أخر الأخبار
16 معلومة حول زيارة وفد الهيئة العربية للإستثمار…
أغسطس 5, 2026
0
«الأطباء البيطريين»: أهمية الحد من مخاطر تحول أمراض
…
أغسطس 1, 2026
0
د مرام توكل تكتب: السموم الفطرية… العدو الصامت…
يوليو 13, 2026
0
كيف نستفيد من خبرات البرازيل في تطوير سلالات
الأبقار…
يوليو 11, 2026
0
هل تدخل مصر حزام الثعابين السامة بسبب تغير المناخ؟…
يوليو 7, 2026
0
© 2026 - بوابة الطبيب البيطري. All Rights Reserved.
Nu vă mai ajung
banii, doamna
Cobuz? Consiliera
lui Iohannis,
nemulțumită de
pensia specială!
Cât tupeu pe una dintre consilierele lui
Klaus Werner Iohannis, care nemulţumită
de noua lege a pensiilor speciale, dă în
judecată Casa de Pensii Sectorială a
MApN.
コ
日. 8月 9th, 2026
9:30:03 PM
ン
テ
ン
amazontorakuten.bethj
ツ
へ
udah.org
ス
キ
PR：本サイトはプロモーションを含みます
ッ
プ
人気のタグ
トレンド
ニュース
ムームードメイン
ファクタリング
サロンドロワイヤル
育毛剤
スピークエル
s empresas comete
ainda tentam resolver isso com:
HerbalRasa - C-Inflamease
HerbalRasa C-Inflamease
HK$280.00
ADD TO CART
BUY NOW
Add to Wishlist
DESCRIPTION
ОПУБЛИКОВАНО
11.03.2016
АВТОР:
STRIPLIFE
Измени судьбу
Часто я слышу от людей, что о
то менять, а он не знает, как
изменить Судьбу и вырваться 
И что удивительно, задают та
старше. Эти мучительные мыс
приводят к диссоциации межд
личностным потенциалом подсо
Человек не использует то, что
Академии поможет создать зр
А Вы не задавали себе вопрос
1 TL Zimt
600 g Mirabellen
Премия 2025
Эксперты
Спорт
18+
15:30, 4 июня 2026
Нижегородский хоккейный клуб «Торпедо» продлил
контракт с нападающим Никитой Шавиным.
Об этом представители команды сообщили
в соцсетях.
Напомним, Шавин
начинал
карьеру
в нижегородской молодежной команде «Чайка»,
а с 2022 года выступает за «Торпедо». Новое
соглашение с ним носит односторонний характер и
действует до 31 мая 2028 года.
____________
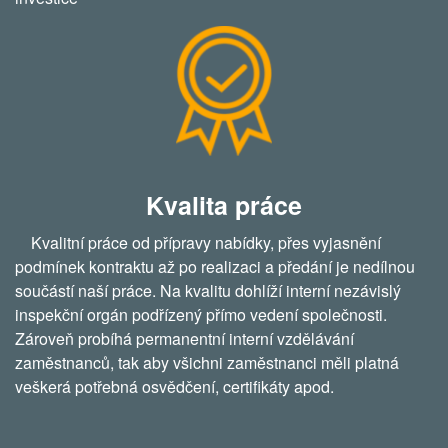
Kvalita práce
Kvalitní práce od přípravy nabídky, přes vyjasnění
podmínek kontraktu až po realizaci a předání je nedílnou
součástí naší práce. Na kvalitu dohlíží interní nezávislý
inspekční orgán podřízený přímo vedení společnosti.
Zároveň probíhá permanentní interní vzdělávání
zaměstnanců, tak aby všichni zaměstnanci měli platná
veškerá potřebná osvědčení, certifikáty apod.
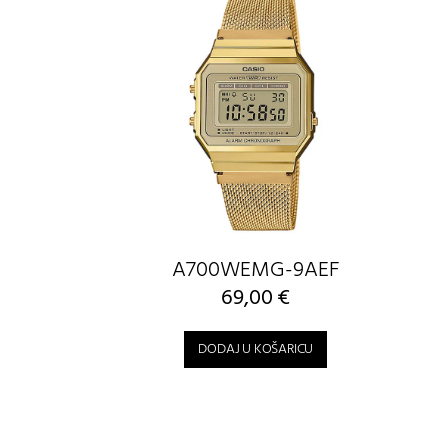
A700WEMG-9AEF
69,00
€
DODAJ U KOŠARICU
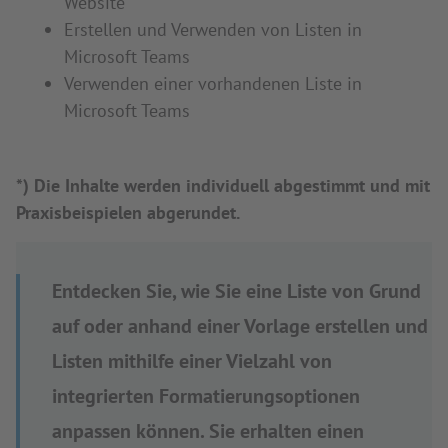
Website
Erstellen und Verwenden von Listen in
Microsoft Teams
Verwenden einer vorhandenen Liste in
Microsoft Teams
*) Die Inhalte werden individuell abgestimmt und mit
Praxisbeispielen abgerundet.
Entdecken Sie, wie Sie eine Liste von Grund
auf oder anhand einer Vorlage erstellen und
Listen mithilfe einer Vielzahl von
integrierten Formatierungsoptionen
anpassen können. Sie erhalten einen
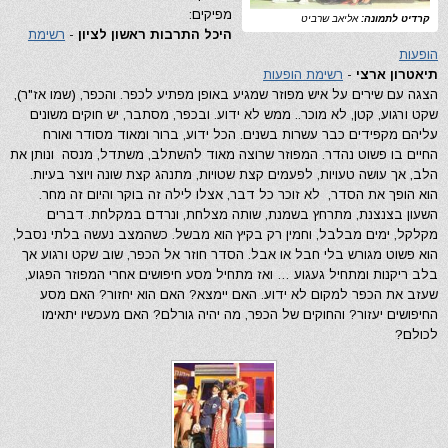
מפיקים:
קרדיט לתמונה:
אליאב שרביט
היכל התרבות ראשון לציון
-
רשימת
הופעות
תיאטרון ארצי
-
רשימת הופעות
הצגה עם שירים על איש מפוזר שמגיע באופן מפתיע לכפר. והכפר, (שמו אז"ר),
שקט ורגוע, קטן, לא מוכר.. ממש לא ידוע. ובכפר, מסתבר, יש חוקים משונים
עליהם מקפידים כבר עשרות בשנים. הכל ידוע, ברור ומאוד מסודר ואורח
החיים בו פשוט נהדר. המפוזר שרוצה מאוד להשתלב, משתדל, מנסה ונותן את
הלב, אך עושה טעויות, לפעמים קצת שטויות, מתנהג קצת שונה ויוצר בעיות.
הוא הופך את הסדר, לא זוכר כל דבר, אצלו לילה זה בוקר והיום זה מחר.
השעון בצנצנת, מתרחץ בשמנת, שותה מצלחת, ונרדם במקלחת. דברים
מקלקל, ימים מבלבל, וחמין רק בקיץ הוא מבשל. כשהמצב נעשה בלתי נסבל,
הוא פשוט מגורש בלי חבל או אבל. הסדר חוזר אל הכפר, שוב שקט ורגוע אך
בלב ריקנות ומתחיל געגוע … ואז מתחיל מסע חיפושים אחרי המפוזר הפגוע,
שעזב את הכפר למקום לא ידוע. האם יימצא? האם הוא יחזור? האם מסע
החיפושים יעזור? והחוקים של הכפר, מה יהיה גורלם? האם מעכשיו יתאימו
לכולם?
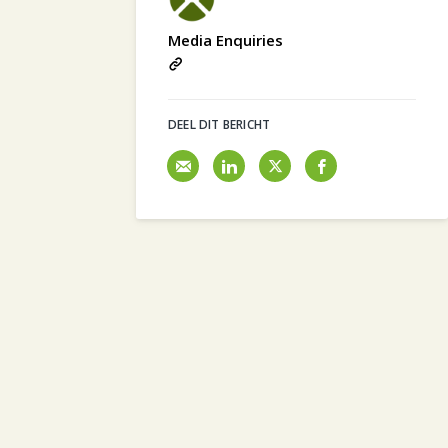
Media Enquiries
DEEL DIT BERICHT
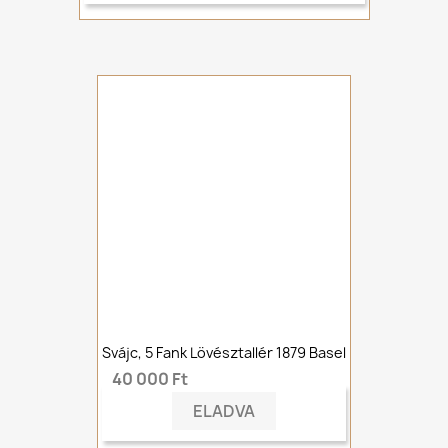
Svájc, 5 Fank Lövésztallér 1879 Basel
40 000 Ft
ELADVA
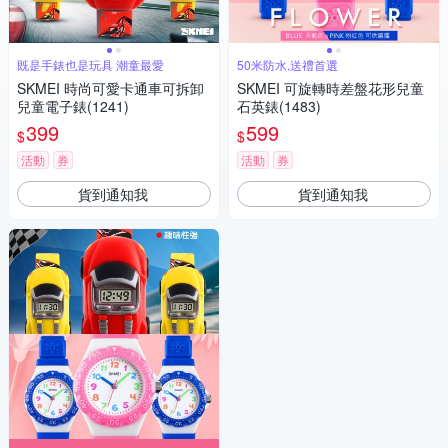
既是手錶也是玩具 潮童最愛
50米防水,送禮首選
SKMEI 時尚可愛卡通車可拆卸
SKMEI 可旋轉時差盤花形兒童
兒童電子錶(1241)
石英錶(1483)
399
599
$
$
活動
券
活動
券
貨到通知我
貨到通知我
____________
* **What you have to do**:
A single number is the expected reply: the number of lines in the listing that contain the string "года".

* **Your response**:
2